KENDİNİ FELAKET SENARYOLARINA HAZIRLIYOR

Pam, tüm bu vefatları manalandırmak için Tanrı’nın bir şeyleri yoluna sokmak ismine bunlara gereksinimi olduğunu düşünüyordu. Hatta kendini de felaket senaryolarına hazırlamaya başlamıştı. Mahzende birkaç yıl yetecek kadar yiyecek depolamış, bir web sitesinden düzinelerce kitap ve DVD sipariş etmişti.

Pam kendisini en berbatına hazırladığını düşünüyordu. Mahzeninde en az birkaç yıl kendi kendine yetebilecek kadar gereç stoklamıştı. Etle dolu bir dondurucuları ve topraklarında geyik ve geyiği avlamak için 3.000 mermilik mühimmatları vardı. Jeneratörleri ve yakıtları vardı. Bütün konutu ısıtmak için merkezi şöminelerini ve taze un yapmak için kilerdeki buğdaylarını kullanabilirlerdi.


ÇİFTLİKLERİNDEKİ FÜZE TÜM KENTİ YERLE BİR EDEBİLİRDİ

Pam tehdidi 8 yaşındayken kendi gözleriyle görmüştü. ABD’nin silahsız bir nükleer füze denemesinden birisini izlemesi için gece yarısı babası onu uyandırmıştı. Füze yeryüzünün üzerinde yükselip gözden kaybolurken, akabinde gökyüzünü turuncu bir ışıkla aydınlatıyordu. bu biçimdelar bu manzara onu büyülese de şimdilerde bir füzenin inişini yaptığında ne olacağını düşünüyordu. Çiftliklerindeki füze bütün bir kenti yerle bir edebilirdi.

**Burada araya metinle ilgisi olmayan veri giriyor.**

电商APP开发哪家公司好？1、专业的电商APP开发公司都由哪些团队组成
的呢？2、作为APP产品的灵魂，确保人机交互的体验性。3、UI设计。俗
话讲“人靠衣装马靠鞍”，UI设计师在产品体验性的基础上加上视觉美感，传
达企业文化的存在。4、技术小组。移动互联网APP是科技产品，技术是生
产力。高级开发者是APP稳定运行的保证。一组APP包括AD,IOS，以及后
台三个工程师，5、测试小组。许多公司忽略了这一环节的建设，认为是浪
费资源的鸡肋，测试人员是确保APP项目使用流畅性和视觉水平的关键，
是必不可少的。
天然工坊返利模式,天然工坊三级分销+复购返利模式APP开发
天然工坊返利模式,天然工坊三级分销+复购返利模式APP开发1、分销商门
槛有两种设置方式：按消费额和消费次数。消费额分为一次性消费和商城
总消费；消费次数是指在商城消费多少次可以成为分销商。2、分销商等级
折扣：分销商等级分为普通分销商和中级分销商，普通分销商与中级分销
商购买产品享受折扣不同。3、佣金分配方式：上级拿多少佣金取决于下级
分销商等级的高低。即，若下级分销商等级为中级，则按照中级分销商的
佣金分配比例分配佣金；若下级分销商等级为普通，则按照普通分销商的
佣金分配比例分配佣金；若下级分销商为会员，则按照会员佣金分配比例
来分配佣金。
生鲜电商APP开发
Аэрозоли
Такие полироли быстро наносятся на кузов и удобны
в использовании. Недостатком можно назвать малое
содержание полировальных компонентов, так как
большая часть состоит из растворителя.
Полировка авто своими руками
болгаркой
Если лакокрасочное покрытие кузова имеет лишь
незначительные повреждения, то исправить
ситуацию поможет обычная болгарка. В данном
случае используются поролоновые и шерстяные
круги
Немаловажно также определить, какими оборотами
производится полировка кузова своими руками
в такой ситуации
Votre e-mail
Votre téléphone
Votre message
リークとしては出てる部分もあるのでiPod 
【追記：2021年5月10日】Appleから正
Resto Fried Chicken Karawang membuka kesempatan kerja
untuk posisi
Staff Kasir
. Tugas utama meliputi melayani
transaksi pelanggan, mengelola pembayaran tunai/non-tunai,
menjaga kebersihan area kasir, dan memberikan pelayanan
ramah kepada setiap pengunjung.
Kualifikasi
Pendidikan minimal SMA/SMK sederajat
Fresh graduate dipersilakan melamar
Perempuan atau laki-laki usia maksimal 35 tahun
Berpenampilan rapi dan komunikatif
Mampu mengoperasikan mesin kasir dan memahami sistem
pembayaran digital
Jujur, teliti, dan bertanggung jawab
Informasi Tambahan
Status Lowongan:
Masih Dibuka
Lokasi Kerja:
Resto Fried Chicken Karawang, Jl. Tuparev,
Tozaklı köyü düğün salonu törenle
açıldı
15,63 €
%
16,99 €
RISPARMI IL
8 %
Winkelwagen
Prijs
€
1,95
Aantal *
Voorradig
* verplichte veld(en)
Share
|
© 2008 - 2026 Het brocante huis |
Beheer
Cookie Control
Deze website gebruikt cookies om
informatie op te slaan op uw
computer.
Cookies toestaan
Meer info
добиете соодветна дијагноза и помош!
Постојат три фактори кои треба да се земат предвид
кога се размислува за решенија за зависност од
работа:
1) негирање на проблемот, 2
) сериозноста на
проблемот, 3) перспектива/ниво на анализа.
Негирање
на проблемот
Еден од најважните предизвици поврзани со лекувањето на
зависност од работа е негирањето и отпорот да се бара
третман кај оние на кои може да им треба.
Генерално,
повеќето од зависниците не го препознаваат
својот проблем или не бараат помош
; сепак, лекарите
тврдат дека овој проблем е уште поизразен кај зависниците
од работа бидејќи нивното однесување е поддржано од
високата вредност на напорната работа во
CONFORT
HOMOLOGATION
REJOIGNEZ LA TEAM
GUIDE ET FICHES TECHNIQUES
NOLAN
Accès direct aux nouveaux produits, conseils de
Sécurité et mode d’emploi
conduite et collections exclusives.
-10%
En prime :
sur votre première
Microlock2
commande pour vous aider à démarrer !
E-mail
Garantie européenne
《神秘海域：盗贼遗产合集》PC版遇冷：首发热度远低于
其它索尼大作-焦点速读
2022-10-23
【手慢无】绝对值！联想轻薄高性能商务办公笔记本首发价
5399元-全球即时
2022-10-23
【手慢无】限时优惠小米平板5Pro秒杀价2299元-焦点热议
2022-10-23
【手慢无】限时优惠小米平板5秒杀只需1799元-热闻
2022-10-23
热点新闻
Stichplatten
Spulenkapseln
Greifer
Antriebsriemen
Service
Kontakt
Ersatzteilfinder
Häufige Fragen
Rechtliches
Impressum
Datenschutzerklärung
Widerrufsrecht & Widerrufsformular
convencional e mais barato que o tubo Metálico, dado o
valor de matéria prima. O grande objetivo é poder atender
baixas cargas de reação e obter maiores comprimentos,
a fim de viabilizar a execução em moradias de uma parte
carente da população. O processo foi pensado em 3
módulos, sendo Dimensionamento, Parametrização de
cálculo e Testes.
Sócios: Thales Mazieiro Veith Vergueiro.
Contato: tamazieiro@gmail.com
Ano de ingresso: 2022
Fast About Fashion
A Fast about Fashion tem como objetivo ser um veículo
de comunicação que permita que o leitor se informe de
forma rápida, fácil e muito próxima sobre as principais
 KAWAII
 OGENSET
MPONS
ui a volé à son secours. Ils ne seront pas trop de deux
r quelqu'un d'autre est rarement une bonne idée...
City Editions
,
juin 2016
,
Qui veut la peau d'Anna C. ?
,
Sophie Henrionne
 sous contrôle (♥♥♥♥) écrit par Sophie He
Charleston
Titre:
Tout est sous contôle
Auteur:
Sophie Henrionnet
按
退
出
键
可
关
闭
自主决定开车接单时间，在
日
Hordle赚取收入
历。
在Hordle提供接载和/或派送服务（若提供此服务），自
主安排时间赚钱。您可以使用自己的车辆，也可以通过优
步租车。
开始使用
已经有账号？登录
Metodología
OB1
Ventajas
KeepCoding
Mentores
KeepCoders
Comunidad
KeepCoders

Televizyonun karşısında izledikleri de o kadar gerçekçiydi ki, her an olabilir üzere geliyordu.

YENİ GÜN UYANIYOR…

O gece sıcaklık sıfırın altına düştü, dağlardan bir kar fırtınası geldi ve Ed bir acil durum davetinin sesiyle uyandı. Buzağılardan biri soğuktan donmak üzereydi. Derhal meskene getirip onu ısıttılar ve annesine teslim etmek için yine çiftliğe götürdüler.

Annenin buzağıyı alıp yeniden sürüye katmasını izlerken Ed, “Bu ne kadar harika!” dedi. Çiftliğin üzerinde gezen askeri helikopterler, zirvenin üstündeki silodan gelen hiç bir patlama yoktu. O anda tüm gerilimden uzaklaşmış ve füzenin hala yerin altına gömülü olduğu çiftliğinde, kilometrelerce ötede yaşanan savaşın endişelerinden uzaklaşıp yeni bir günün başlamasının tadını çıkardı.